- [Exercise directions]
Your answer must consist of exactly the lines below, starting with the line with "9: (484, 305)" and going on through the line with "40: (478, 442)", and nothing else.

[Opening Entries provided section]

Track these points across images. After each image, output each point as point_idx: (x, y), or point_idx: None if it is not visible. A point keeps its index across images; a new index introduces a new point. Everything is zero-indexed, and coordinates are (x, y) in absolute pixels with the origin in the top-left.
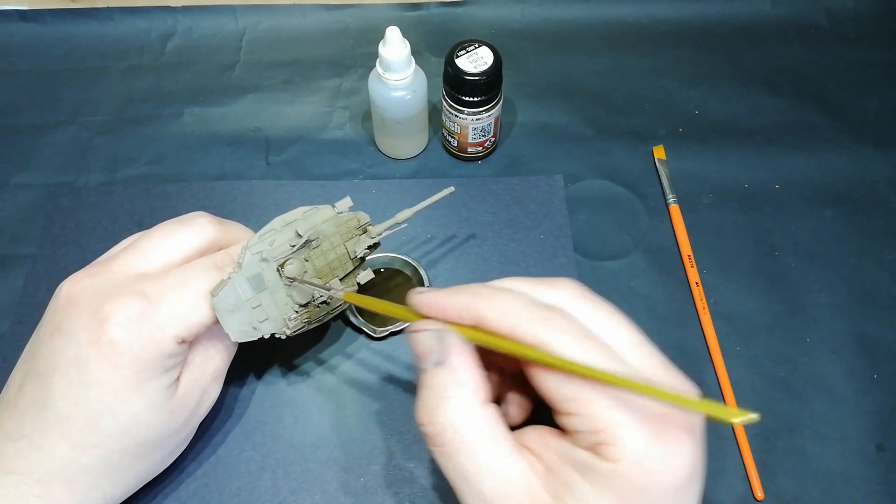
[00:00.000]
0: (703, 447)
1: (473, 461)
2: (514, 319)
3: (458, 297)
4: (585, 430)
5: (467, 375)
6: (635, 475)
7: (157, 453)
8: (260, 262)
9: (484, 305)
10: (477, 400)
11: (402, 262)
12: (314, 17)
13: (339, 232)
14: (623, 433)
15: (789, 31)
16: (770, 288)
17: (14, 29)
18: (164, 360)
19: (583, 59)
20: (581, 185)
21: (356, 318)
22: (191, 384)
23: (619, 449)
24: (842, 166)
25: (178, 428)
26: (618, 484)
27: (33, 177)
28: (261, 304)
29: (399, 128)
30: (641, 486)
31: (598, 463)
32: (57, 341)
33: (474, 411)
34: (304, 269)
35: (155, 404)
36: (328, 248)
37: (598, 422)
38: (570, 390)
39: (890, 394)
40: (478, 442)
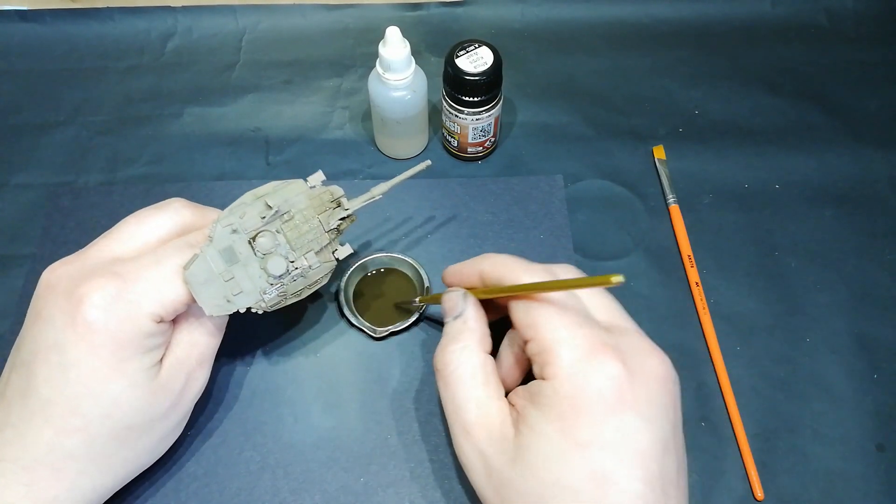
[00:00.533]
0: (635, 374)
1: (465, 392)
2: (501, 267)
3: (471, 263)
4: (537, 352)
5: (476, 325)
6: (567, 391)
7: (144, 439)
8: (231, 235)
9: (485, 264)
10: (480, 347)
11: (402, 262)
12: (314, 17)
13: (313, 205)
14: (559, 350)
15: (789, 31)
16: (770, 288)
17: (14, 29)
18: (143, 340)
19: (583, 59)
20: (581, 185)
21: (356, 318)
22: (175, 367)
23: (554, 367)
24: (842, 166)
25: (163, 412)
26: (556, 402)
27: (33, 177)
28: (234, 277)
29: (399, 128)
30: (574, 403)
31: (542, 385)
32: (37, 328)
33: (475, 354)
34: (277, 242)
35: (136, 385)
36: (301, 221)
37: (543, 342)
38: (528, 316)
39: (890, 394)
40: (471, 378)
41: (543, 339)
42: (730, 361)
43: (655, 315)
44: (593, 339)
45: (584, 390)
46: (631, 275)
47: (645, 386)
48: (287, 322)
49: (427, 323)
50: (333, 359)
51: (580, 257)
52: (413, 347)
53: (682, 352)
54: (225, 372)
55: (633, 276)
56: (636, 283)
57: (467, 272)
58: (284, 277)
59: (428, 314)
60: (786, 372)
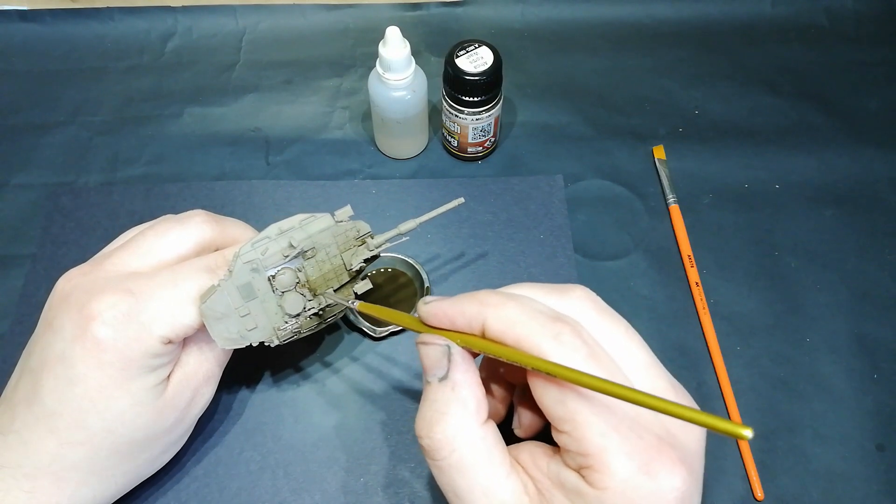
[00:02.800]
0: (698, 477)
1: (467, 480)
2: (520, 330)
3: (466, 307)
4: (575, 451)
5: (469, 394)
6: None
7: (146, 453)
8: (251, 272)
9: (491, 314)
10: (476, 420)
11: (403, 262)
12: (314, 17)
13: (337, 242)
14: (611, 461)
15: (789, 31)
16: (770, 288)
17: (14, 29)
18: (150, 360)
19: (583, 59)
20: (581, 185)
21: (356, 318)
22: (182, 384)
23: (605, 476)
24: (842, 166)
25: (167, 428)
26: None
27: (33, 177)
28: (250, 313)
29: (399, 128)
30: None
31: (585, 488)
32: (47, 338)
33: (473, 431)
34: (297, 280)
35: (141, 403)
36: (324, 259)
37: (588, 445)
38: (566, 410)
39: (890, 394)
40: (473, 462)
41: (587, 441)
42: (730, 361)
43: (655, 315)
44: (649, 445)
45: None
46: (631, 275)
47: (698, 482)
48: None
49: None
50: (333, 359)
51: (580, 257)
52: (413, 347)
53: (682, 352)
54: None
55: (633, 276)
56: (636, 283)
57: (461, 320)
58: (301, 315)
59: None
60: (786, 372)
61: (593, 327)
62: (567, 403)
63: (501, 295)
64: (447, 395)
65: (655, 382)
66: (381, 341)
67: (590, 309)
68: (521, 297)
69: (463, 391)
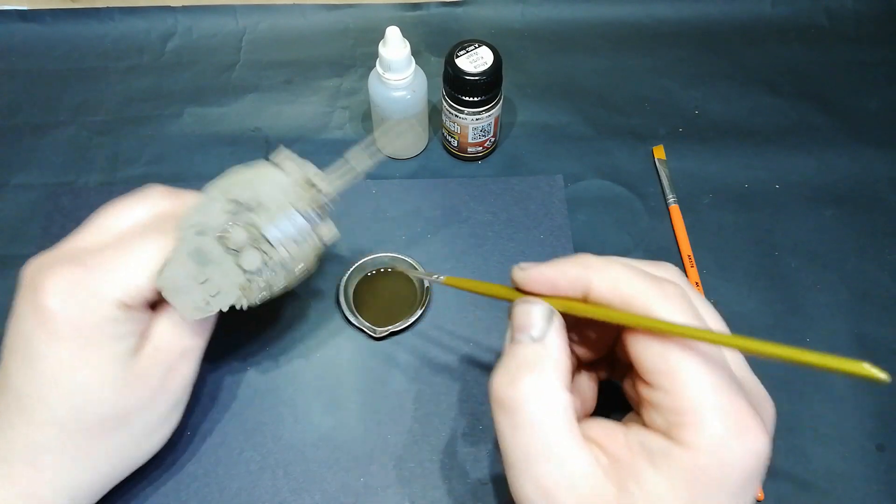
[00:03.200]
0: (771, 450)
1: (542, 441)
2: (626, 288)
3: (568, 269)
4: (668, 406)
5: (562, 356)
6: (710, 464)
7: (122, 432)
8: (197, 236)
9: (596, 276)
10: (564, 383)
11: (402, 262)
12: (314, 17)
13: (285, 192)
14: (706, 417)
15: (789, 31)
16: (770, 288)
17: (14, 29)
18: (108, 328)
19: (583, 59)
20: (581, 185)
21: (356, 318)
22: (152, 357)
23: (697, 434)
24: (842, 166)
25: (140, 404)
26: (690, 472)
27: (33, 177)
28: (208, 279)
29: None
30: (713, 476)
31: (672, 448)
32: (10, 322)
33: (558, 392)
34: (251, 235)
35: (104, 374)
36: (275, 209)
37: (684, 400)
38: (667, 364)
39: (890, 394)
40: (552, 423)
41: (684, 397)
42: None
43: None
44: (742, 408)
45: (729, 466)
46: None
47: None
48: (287, 322)
49: (428, 322)
50: (333, 359)
51: None
52: (413, 347)
53: None
54: (225, 372)
55: None
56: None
57: (563, 282)
58: (263, 272)
59: (428, 314)
60: (786, 372)
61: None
62: (668, 358)
63: (603, 258)
64: (539, 352)
65: (737, 359)
66: (382, 341)
67: (680, 280)
68: (622, 260)
69: (556, 352)
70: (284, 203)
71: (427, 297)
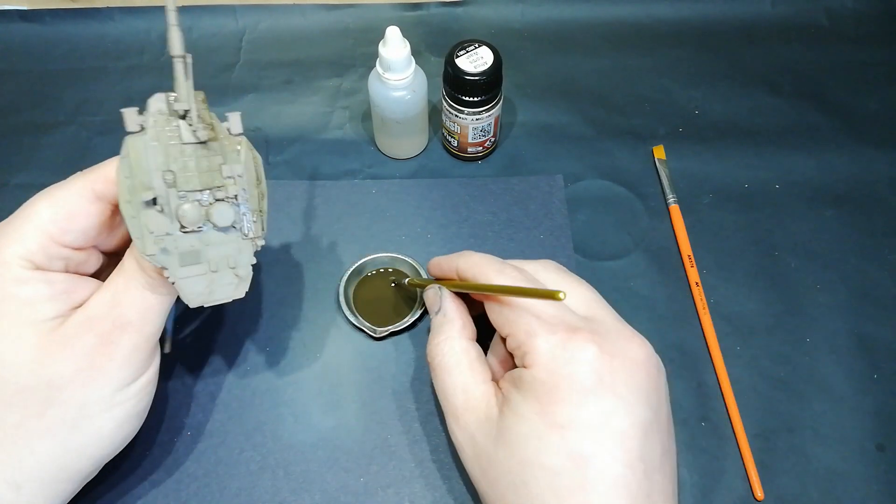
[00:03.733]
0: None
1: (451, 379)
2: (477, 270)
3: (449, 257)
4: (515, 346)
5: (455, 317)
6: (546, 376)
7: (52, 409)
8: (164, 253)
9: (461, 261)
10: (461, 335)
11: (402, 262)
12: (314, 17)
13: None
14: (536, 342)
15: (789, 31)
16: (770, 288)
17: (14, 29)
18: (16, 289)
19: (583, 59)
20: (581, 185)
21: (356, 318)
22: (81, 325)
23: (533, 355)
24: (842, 166)
25: (67, 374)
26: (536, 387)
27: (33, 177)
28: (208, 261)
29: (399, 128)
30: (552, 386)
31: (522, 372)
32: None
33: (457, 342)
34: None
35: (19, 338)
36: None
37: (521, 336)
38: (505, 319)
39: (890, 394)
40: (457, 365)
41: (519, 333)
42: (730, 361)
43: (655, 315)
44: (568, 327)
45: (561, 374)
46: (631, 275)
47: (623, 369)
48: (287, 322)
49: (428, 322)
50: (333, 359)
51: (580, 257)
52: (413, 347)
53: (682, 352)
54: (225, 372)
55: (633, 276)
56: (636, 283)
57: (446, 266)
58: (243, 220)
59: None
60: (786, 372)
61: (545, 276)
62: (505, 313)
63: (470, 251)
64: (441, 319)
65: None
66: (381, 341)
67: (548, 266)
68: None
69: (451, 314)
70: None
71: None
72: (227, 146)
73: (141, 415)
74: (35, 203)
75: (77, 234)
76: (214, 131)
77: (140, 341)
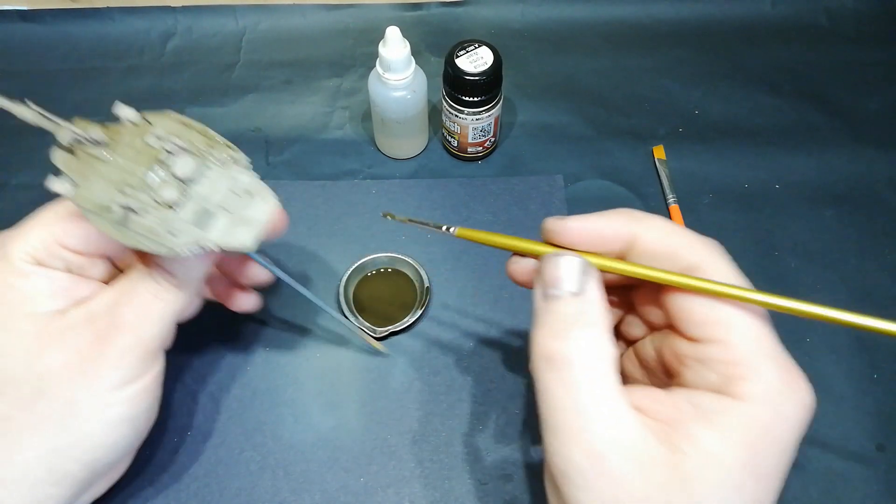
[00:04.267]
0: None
1: (595, 399)
2: (673, 240)
3: (612, 220)
4: (722, 358)
5: (605, 310)
6: (765, 416)
7: (42, 403)
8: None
9: (642, 227)
10: (611, 339)
11: (402, 262)
12: (314, 17)
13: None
14: (761, 367)
15: (789, 31)
16: (770, 288)
17: (14, 29)
18: (20, 282)
19: (583, 59)
20: (581, 185)
21: (356, 317)
22: (79, 321)
23: (752, 384)
24: (842, 166)
25: (57, 370)
26: (745, 425)
27: (33, 177)
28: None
29: (399, 128)
30: (769, 429)
31: (727, 403)
32: None
33: (608, 346)
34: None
35: (15, 330)
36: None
37: (738, 351)
38: (718, 315)
39: (890, 394)
40: (605, 380)
41: (739, 346)
42: None
43: None
44: (788, 360)
45: (784, 418)
46: None
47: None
48: (287, 322)
49: (428, 322)
50: (333, 359)
51: None
52: (413, 347)
53: None
54: (225, 372)
55: None
56: None
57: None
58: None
59: (428, 314)
60: None
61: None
62: (719, 309)
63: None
64: (583, 306)
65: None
66: (381, 341)
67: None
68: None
69: (599, 307)
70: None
71: (427, 297)
72: (137, 129)
73: (134, 421)
74: (47, 206)
75: (79, 238)
76: (108, 128)
77: (135, 343)
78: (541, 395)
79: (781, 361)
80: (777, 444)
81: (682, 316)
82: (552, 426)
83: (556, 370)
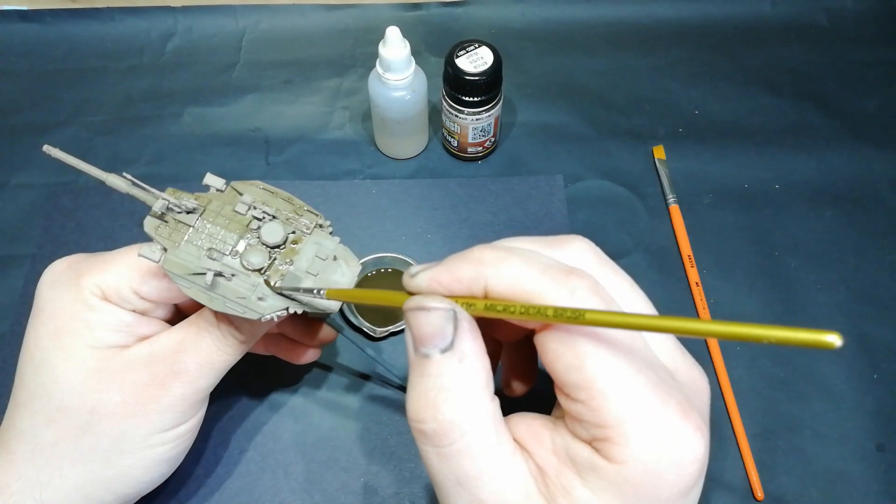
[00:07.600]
0: (708, 445)
1: (476, 464)
2: (530, 287)
3: (462, 271)
4: (591, 421)
5: (479, 366)
6: (641, 478)
7: (90, 435)
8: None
9: (492, 274)
10: (487, 395)
11: (402, 262)
12: (314, 17)
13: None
14: (632, 432)
15: (789, 31)
16: (770, 288)
17: (14, 29)
18: (85, 313)
19: (583, 59)
20: (581, 185)
21: (356, 317)
22: (139, 360)
23: (625, 449)
24: (842, 166)
25: (111, 405)
26: (620, 487)
27: (33, 177)
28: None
29: (399, 128)
30: (646, 489)
31: (600, 463)
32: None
33: (484, 408)
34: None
35: (73, 360)
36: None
37: (607, 416)
38: (582, 377)
39: (890, 394)
40: (484, 443)
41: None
42: (730, 361)
43: None
44: (671, 412)
45: (660, 477)
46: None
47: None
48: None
49: None
50: (333, 359)
51: None
52: None
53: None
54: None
55: (633, 277)
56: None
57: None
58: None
59: None
60: (786, 372)
61: (597, 277)
62: (584, 370)
63: (500, 250)
64: (454, 368)
65: (664, 342)
66: (381, 340)
67: (593, 262)
68: (522, 251)
69: (473, 363)
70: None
71: None
72: (225, 196)
73: (173, 461)
74: (133, 247)
75: (155, 290)
76: (198, 197)
77: (190, 392)
78: (423, 461)
79: (659, 418)
80: (660, 499)
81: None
82: (438, 488)
83: (432, 444)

[Closing Entries provided section]

- [Exercise answer]
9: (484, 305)
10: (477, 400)
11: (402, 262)
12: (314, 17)
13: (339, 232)
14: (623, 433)
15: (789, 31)
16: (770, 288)
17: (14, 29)
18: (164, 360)
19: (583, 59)
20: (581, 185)
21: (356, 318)
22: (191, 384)
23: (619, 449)
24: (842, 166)
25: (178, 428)
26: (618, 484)
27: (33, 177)
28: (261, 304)
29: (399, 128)
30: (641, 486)
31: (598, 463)
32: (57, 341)
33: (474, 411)
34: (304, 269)
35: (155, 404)
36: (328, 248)
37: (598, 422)
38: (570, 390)
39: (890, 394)
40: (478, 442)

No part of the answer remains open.